**To do:** All entries below are to be reproduced precisely as they stand, without the pictures.

**Material provided:**

• • • • • • •

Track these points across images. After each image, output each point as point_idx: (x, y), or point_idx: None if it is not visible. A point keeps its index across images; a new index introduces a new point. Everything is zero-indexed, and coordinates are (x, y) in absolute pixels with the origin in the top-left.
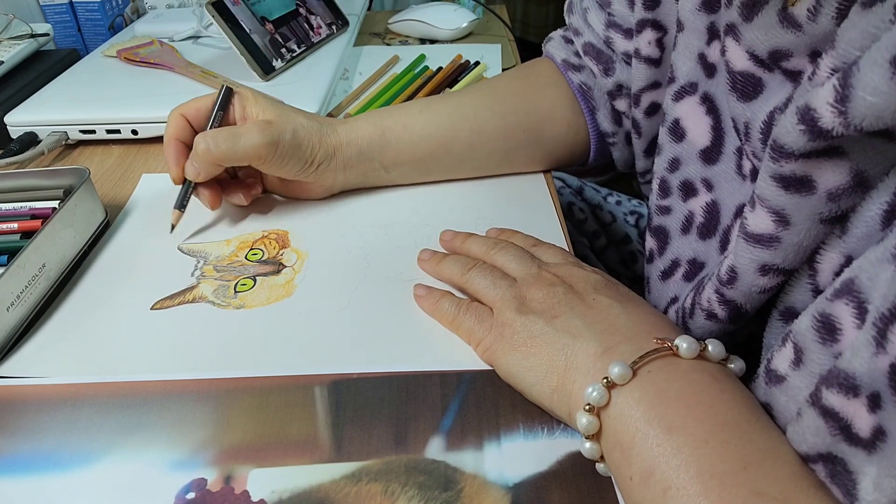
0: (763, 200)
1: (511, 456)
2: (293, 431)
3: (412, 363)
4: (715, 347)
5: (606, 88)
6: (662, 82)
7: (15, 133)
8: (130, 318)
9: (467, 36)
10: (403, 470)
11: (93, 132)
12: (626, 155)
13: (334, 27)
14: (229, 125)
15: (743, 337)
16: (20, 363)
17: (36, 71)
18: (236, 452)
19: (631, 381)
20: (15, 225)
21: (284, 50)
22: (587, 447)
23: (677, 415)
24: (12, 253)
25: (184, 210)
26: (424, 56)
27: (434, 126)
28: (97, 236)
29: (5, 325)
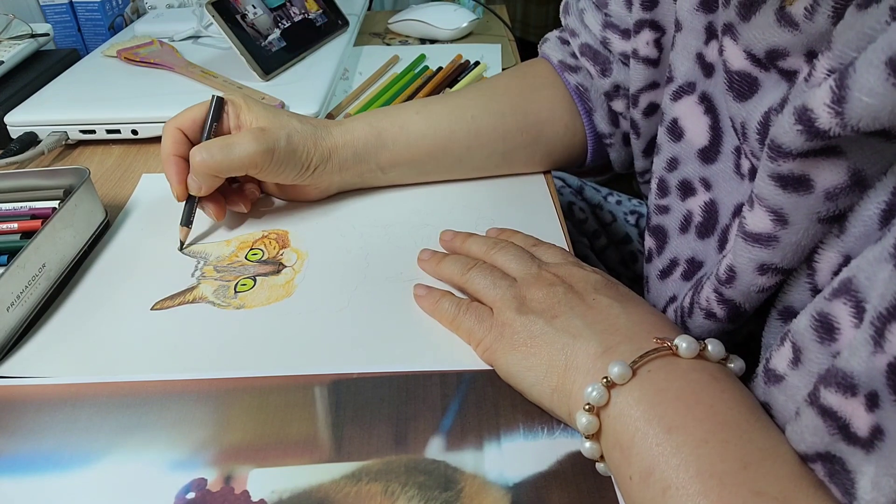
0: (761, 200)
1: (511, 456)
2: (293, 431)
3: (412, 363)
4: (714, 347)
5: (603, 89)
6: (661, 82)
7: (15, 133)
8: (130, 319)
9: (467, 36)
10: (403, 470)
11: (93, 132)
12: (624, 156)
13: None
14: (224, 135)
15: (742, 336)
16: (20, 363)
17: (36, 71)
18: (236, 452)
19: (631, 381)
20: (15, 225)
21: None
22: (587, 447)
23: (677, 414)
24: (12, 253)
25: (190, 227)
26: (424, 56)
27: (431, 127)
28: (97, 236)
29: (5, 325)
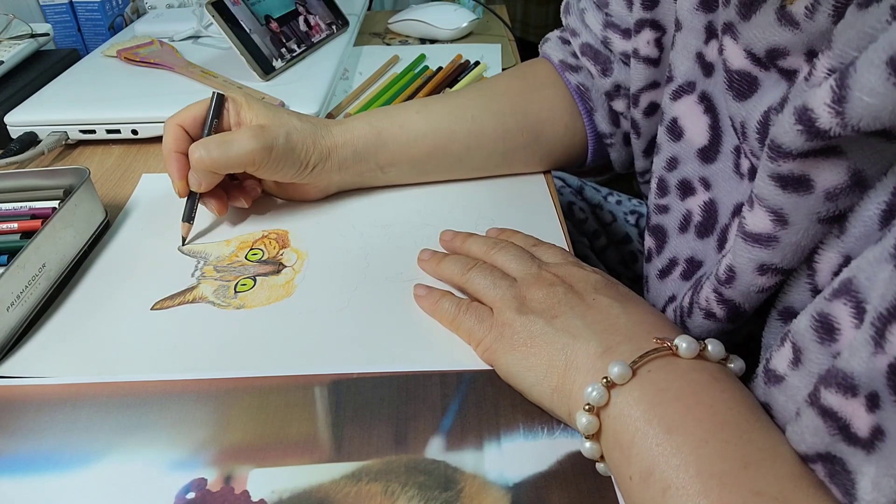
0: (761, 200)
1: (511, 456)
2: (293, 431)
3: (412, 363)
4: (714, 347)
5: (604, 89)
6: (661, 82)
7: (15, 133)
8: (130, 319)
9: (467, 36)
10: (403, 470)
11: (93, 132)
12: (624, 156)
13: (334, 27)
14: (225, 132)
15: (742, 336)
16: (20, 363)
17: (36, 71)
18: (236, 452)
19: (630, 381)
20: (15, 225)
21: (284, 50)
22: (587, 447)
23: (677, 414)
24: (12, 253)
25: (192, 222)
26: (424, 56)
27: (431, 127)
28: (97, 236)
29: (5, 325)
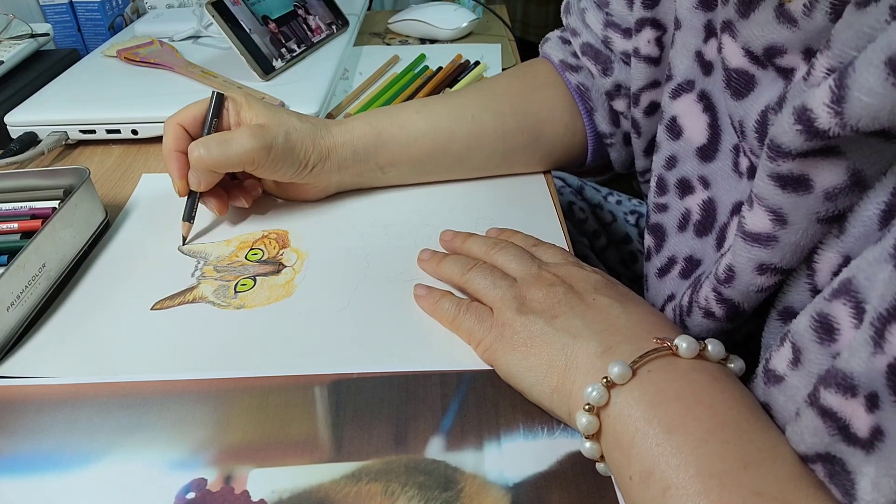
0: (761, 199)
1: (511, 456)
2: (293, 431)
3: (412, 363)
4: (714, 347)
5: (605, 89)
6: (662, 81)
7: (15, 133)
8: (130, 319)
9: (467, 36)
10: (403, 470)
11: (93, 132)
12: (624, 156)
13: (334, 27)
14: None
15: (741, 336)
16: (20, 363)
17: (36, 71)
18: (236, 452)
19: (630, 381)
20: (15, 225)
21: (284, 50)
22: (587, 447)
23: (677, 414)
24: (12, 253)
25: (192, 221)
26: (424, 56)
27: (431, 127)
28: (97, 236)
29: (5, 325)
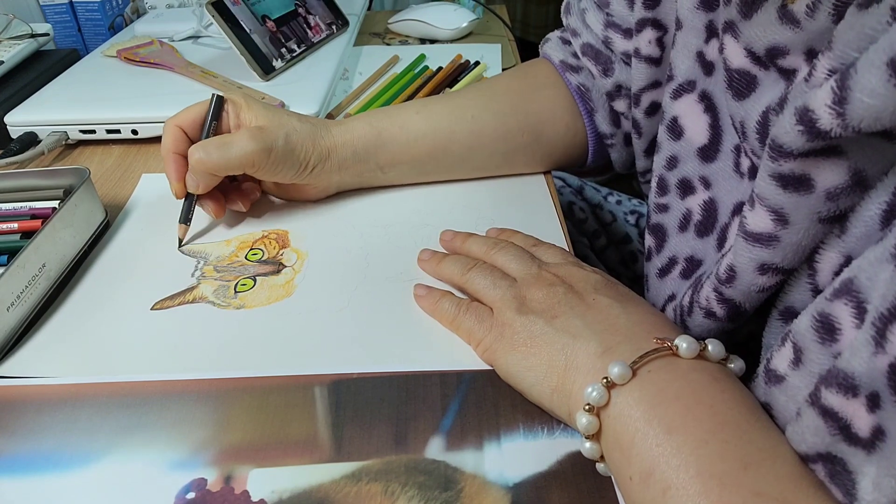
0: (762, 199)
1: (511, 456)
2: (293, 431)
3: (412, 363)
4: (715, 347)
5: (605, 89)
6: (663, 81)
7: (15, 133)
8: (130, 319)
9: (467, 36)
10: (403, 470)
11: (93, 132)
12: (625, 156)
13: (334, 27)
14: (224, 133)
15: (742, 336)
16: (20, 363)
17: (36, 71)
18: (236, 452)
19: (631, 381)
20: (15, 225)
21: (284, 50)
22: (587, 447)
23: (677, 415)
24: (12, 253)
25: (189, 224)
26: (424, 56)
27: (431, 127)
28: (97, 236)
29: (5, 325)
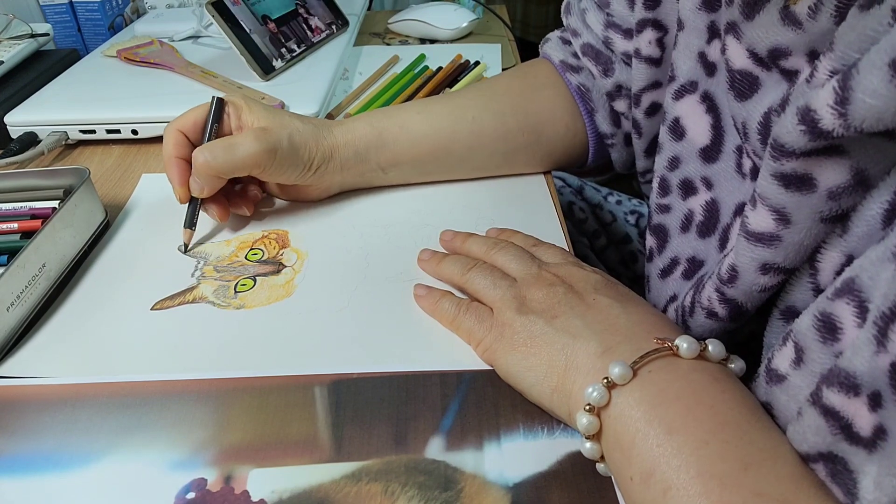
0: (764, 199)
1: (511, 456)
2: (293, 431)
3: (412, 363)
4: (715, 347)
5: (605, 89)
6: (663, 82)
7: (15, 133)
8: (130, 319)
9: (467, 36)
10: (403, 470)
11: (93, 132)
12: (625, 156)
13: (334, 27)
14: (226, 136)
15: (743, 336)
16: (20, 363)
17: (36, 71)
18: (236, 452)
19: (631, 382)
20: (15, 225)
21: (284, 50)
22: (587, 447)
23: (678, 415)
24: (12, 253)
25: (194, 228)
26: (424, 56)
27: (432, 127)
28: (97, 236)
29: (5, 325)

• • • • • • •

**Response to the exercise:**
Track these points across images. After each image, output each point as point_idx: (x, y), or point_idx: None if it is not visible. A point keeps its index across images; a new index introduces a new point. Everything is zero-indexed, and coordinates are (x, y) in absolute pixels with the origin in the top-left.
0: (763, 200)
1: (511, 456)
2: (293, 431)
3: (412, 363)
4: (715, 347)
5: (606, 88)
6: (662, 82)
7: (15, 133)
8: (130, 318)
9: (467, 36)
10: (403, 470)
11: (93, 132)
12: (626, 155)
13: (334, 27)
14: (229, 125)
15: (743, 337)
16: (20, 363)
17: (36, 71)
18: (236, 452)
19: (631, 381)
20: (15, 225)
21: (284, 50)
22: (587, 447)
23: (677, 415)
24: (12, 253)
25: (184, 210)
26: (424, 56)
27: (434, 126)
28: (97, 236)
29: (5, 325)
0: (761, 200)
1: (511, 456)
2: (293, 431)
3: (412, 363)
4: (714, 347)
5: (603, 89)
6: (661, 82)
7: (15, 133)
8: (130, 319)
9: (467, 36)
10: (403, 470)
11: (93, 132)
12: (624, 156)
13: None
14: (224, 135)
15: (742, 336)
16: (20, 363)
17: (36, 71)
18: (236, 452)
19: (631, 381)
20: (15, 225)
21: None
22: (587, 447)
23: (677, 414)
24: (12, 253)
25: (190, 227)
26: (424, 56)
27: (431, 127)
28: (97, 236)
29: (5, 325)
0: (761, 200)
1: (511, 456)
2: (293, 431)
3: (412, 363)
4: (714, 347)
5: (604, 89)
6: (661, 82)
7: (15, 133)
8: (130, 319)
9: (467, 36)
10: (403, 470)
11: (93, 132)
12: (624, 156)
13: (334, 27)
14: (225, 132)
15: (742, 336)
16: (20, 363)
17: (36, 71)
18: (236, 452)
19: (630, 381)
20: (15, 225)
21: (284, 50)
22: (587, 447)
23: (677, 414)
24: (12, 253)
25: (192, 222)
26: (424, 56)
27: (431, 127)
28: (97, 236)
29: (5, 325)
0: (761, 199)
1: (511, 456)
2: (293, 431)
3: (412, 363)
4: (714, 347)
5: (605, 89)
6: (662, 81)
7: (15, 133)
8: (130, 319)
9: (467, 36)
10: (403, 470)
11: (93, 132)
12: (624, 156)
13: (334, 27)
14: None
15: (741, 336)
16: (20, 363)
17: (36, 71)
18: (236, 452)
19: (630, 381)
20: (15, 225)
21: (284, 50)
22: (587, 447)
23: (677, 414)
24: (12, 253)
25: (192, 221)
26: (424, 56)
27: (431, 127)
28: (97, 236)
29: (5, 325)
0: (762, 199)
1: (511, 456)
2: (293, 431)
3: (412, 363)
4: (715, 347)
5: (605, 89)
6: (663, 81)
7: (15, 133)
8: (130, 319)
9: (467, 36)
10: (403, 470)
11: (93, 132)
12: (625, 156)
13: (334, 27)
14: (224, 133)
15: (742, 336)
16: (20, 363)
17: (36, 71)
18: (236, 452)
19: (631, 381)
20: (15, 225)
21: (284, 50)
22: (587, 447)
23: (677, 415)
24: (12, 253)
25: (189, 224)
26: (424, 56)
27: (431, 127)
28: (97, 236)
29: (5, 325)
0: (764, 199)
1: (511, 456)
2: (293, 431)
3: (412, 363)
4: (715, 347)
5: (605, 89)
6: (663, 82)
7: (15, 133)
8: (130, 319)
9: (467, 36)
10: (403, 470)
11: (93, 132)
12: (625, 156)
13: (334, 27)
14: (226, 136)
15: (743, 336)
16: (20, 363)
17: (36, 71)
18: (236, 452)
19: (631, 382)
20: (15, 225)
21: (284, 50)
22: (587, 447)
23: (678, 415)
24: (12, 253)
25: (194, 228)
26: (424, 56)
27: (432, 127)
28: (97, 236)
29: (5, 325)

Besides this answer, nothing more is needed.